Birbiri ardına halihazırda antiliberal yasalar yapan, sivil toplum ve bağımsız yargıyı hedefe yerleştiren, siyasi muhalifler ve medyayı ezen görevdeki popülist sağ koalisyon tarafından, suikast girişimininin de hızla araçsallaştırılacağı ve “Allah’ın lütfu” olarak değerlendirileceği ve neticede kaçınılmaz olarak mevcut ayrışmaların büsbütün derinleştirileceği düşünülüyor.

“FEODAL BEYLİK” KAFASI

“Fico ve çevresi” diyor Kompanikova; “siyaseti yurttaşlara hizmet değil, güç ve mülkiyet üzerinde feodal bir hak olarak görüyor. Ülkeye, sağlayabilecekleri denli maksimum istifade getirecek bir beylik gözüyle bakıyorlar. İstediklerini sonuna değin elde edebilmek için anayasayı ve yasaları değiştirmekten, sansür uygulamaktan, demokratik kurumları ve demokrasiyi zayıflatmaktan zerre çekinmiyorlar… Suikast girişimini de bundan böyle her aracı meşrulaştırmak için kullanacaklardır.”

Bu ortamda gelecek görmeyen gençler yaygın biçimde kapağı, komşu ülkelere, Çek Cumhuriyeti, Avusturya ve Almanya’ya atmayı hedefliyorlar.

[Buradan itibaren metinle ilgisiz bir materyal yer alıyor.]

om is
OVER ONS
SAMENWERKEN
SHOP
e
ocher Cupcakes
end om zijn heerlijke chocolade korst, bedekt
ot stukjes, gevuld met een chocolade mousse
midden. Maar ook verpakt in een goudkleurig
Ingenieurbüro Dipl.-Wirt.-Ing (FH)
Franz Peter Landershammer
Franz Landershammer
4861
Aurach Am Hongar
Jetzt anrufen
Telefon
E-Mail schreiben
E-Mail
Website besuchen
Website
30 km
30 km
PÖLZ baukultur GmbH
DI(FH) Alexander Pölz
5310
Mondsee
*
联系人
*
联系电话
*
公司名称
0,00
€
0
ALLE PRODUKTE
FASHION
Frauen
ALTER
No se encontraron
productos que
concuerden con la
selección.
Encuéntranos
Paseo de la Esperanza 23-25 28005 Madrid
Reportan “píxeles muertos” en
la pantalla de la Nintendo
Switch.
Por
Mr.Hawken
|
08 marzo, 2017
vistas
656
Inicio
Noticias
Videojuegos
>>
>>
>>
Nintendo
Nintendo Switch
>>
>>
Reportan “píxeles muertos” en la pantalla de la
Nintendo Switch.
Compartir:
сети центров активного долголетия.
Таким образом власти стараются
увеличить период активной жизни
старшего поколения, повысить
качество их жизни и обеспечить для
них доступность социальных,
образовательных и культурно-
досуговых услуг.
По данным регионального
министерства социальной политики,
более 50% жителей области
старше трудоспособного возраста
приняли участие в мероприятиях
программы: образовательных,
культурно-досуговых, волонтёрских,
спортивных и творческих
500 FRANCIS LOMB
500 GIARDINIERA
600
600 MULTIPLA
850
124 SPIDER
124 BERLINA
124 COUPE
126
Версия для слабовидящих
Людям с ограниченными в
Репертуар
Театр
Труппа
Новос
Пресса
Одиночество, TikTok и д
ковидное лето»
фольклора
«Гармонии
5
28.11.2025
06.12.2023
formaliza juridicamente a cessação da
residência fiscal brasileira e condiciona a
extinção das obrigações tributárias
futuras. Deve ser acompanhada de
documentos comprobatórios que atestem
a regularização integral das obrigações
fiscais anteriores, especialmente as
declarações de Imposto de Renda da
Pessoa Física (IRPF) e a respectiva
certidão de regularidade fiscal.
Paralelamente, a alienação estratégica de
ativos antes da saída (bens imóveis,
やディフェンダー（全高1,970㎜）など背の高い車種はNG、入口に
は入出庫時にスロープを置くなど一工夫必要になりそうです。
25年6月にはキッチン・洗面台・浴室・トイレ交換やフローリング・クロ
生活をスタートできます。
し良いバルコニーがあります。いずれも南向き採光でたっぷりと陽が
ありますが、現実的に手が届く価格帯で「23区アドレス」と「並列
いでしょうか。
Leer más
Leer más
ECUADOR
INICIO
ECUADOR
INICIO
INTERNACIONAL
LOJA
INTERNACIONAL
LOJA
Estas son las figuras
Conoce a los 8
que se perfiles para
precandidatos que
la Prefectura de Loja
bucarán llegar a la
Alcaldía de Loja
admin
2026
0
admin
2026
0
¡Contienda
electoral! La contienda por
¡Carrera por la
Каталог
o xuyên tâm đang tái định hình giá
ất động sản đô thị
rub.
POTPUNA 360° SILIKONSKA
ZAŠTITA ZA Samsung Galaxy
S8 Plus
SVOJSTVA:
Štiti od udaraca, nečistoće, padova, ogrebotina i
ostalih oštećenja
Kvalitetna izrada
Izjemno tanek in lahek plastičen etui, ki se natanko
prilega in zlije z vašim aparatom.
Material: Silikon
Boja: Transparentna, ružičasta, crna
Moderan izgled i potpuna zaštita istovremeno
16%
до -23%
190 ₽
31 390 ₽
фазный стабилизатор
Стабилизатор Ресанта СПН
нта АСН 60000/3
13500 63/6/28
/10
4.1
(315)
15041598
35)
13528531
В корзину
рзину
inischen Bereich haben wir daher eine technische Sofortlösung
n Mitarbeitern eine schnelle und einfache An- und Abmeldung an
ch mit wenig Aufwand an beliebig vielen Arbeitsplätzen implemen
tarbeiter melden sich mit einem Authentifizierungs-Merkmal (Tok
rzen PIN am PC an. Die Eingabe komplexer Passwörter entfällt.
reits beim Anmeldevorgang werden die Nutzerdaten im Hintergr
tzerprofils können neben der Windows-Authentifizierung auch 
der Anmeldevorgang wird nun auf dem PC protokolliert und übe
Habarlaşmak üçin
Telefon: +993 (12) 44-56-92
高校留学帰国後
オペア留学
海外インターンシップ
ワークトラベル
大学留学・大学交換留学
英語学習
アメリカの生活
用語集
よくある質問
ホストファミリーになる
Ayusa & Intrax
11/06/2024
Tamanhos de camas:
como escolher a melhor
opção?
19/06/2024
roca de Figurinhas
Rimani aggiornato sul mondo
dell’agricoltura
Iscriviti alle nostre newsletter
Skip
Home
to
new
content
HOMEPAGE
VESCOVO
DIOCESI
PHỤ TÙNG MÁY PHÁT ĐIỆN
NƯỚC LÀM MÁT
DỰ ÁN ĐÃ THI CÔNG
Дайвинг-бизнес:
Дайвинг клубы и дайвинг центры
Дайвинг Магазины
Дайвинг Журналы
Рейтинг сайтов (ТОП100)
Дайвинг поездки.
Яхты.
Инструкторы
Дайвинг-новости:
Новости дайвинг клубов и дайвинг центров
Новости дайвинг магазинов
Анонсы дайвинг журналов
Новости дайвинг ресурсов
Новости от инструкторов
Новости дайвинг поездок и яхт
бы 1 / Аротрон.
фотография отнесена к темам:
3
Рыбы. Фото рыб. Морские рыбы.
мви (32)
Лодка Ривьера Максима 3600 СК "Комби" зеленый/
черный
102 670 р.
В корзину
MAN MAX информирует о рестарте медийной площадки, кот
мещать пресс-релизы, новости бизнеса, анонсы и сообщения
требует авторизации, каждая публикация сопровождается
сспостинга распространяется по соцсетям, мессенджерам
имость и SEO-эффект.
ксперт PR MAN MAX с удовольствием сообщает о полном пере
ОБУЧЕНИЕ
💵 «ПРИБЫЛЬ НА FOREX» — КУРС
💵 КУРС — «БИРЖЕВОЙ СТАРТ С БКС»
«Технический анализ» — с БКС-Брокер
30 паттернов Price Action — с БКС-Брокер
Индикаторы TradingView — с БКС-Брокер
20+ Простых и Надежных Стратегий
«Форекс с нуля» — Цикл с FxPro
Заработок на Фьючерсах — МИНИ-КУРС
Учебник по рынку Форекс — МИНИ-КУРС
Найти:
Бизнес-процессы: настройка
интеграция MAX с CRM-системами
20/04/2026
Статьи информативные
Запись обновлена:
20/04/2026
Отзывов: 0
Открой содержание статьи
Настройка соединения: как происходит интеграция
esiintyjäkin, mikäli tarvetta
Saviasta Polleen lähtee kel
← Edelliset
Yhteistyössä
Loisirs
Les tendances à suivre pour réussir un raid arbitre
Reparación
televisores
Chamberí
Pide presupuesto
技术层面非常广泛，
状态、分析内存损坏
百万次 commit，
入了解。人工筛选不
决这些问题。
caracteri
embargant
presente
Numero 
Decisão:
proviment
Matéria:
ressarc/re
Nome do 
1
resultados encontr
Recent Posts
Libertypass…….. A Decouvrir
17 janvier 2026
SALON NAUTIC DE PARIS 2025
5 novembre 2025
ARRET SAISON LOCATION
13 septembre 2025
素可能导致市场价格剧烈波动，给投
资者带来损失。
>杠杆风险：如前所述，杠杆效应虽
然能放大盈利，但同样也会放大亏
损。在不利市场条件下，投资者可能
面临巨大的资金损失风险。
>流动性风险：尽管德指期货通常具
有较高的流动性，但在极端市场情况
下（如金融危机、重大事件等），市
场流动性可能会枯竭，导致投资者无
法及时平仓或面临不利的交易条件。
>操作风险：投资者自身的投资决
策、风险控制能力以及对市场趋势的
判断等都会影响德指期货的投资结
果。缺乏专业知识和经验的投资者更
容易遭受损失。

Ancak ne ki, Avrupa’nın ortasında kutuplaşan ve şişeden çıkan “nefret cini”nden payını alan biricik ülke Slovakya değil.

6-9 Haziran tarihlerinde Avrupa Parlamentosu seçimlerini gerçekleştirecek 27 AB ülkesinin büyük çoğunluğunda, popülist siyasetin yükselişi ile birlikte siyasi mücadelenin de alabildiğine radikalleştiğini ve keskinleştiğini görüyoruz.

Almanya da şimdiye değin eşine rastlanmamış bir toksik atmosferde, yılbaşından bu yana -fiziki anlamda-22 siyasi şiddet olayının yaşandığı aktarılıyor.

Fico suikast girişiminin etkisi, Avrupa’yı saran bu genel kutuplaşma ve radikalleşme ikliminde, mendil büyüklüğündeki Slovakya’nın sınırlarını misliyle aşıyor.

Geniş belirsizlik ve tedirginlik ortamında, Avrupa solu çok yazık ki alternatif bir vizyon, proje ve görüş sunmuyor.